Crónica de Ana Costa: as coisas favoritas

(Fotografia de Anna Pyshniuk/Pexels)
Há lugares, físicos ou sensoriais, a que voltamos porque neles fomos felizes, e sabemos que a cada regresso teremos um abraço à nossa espera.

Há dias, apeteceu-me comer peras assadas, daquelas que a minha avó colhia da pereira raquítica que havia no jardim, e punha a assar no forno a lenha com uma mistura de vinho do Porto, canela e mel, que as embebia numa doçura muito próxima da de um caramelo. Não sei dizer se as que acabei por comer teriam exatamente o mesmo sabor que essas da minha infância, mas cumpriram a função de me fazer revisitar uma lembrança ternurenta. Por vezes, os nossos pratos favoritos não o são tanto pelo paladar mas pelas memórias que nos despertam, pelo conforto de regressar a um lugar familiar, simples, feliz.

Tenho para mim que catalogamos as nossas coisas preferidas em antologias da saudade, enraizadas nas primeiras experiências que delas tivemos, e na vontade de voltarmos a viver certos momentos ou a sentir determinadas emoções.
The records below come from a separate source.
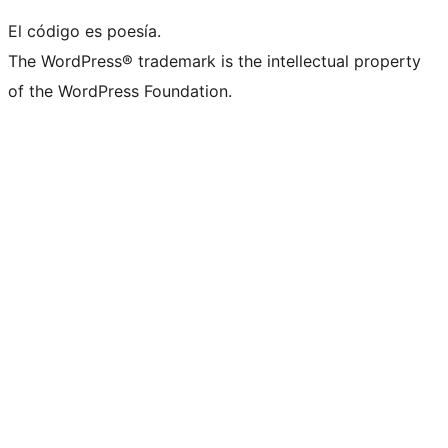
El código es poesía.
The WordPress® trademark is the intellectual property
of the WordPress Foundation.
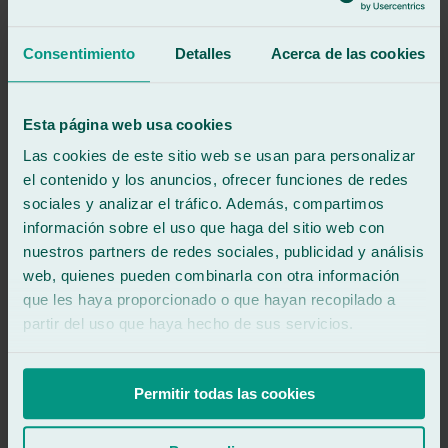
5
/5
·
Hace 3 meses
Ver reseña
Consentimiento
Detalles
Acerca de las cookies
Gran servicio me cambiaron la luna de mi coche, la señora muy
servicial un 5.
Ver reseña
Esta página web usa cookies
RB
richard b
Las cookies de este sitio web se usan para personalizar
Reseña de
Google
el contenido y los anuncios, ofrecer funciones de redes
4
/5
·
Hace 2 años
Ver reseña
sociales y analizar el tráfico. Además, compartimos
información sobre el uso que haga del sitio web con
Uitstekende werkplaats voor voorruit problemen. Snelle hulp en
nuestros partners de redes sociales, publicidad y análisis
kwalitatief goed. Een klein minpunt is de zwaar lopende schuifdeur
om binnen te komen.
web, quienes pueden combinarla con otra información
que les haya proporcionado o que hayan recopilado a
Ver reseña
wl
partir del uso que haya hecho de sus servicios.
wil lara
Reseña de
Google
4
/5
·
Hace 3 años
Permitir todas las cookies
Ver reseña
Rápido y fácil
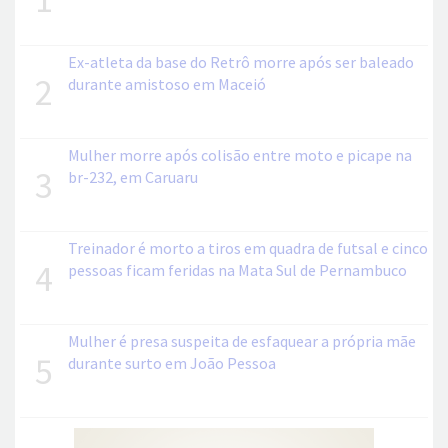
Ex-atleta da base do Retrô morre após ser baleado
2
durante amistoso em Maceió
Mulher morre após colisão entre moto e picape na
3
br-232, em Caruaru
Treinador é morto a tiros em quadra de futsal e cinco
4
pessoas ficam feridas na Mata Sul de Pernambuco
Mulher é presa suspeita de esfaquear a própria mãe
5
durante surto em João Pessoa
E o que vale para sabores, vale também para outros lugares, físicos ou sensoriais. Colecionamos pratos, aromas, espaços, músicas e atividades em gavetas de diversas categorias, que abrimos sempre que precisamos de um consolo.

Quando abro as minhas, encontro nelas o cheiro a maresia ao início da manhã, dos longos dias de praia; uma lareira acesa, a aquecer os pés e a alma numa noite de inverno; orquídeas de várias cores, como as que preenchiam os vasos de jardim e os centros de mesa da casa onde cresci. Também lá tenho guardada a serra do Gerês, onde sempre encontro paz; o meu Douro pintado de outono; a caldeira do Teide, em Tenerife, onde sonho voltar. E outros locais que de uma só visita garantiram entrada nos meus catálogos: Cadaqués, que conheci no calor doce do verão, entre banhos no Mediterrâneo; e os vales encantados da Capadócia, sobrevoados de balão.

Sei de quem tenha datas preferidas, e a essas o regresso é sempre previsível. As efemérides garantem-nos a vivência cíclica de um conjunto de atos e ambientes que estão gravados nas nossas coleções. Vem aí o São Martinho, com as castanhas assadas e o vinho novo; não tarda chega o Natal, e uma mesa de partilha.

Quando o mundo fica de pernas para o ar, podemos sempre contar com esses lugares seguros. Com as certezas de que a praia continuará a cheirar a maresia; que o Natal há de voltar e que as peras assadas haverão sempre de saber a ternura. Enquanto existirem estes refúgios sabemos que a cada regresso teremos um abraço à nossa espera.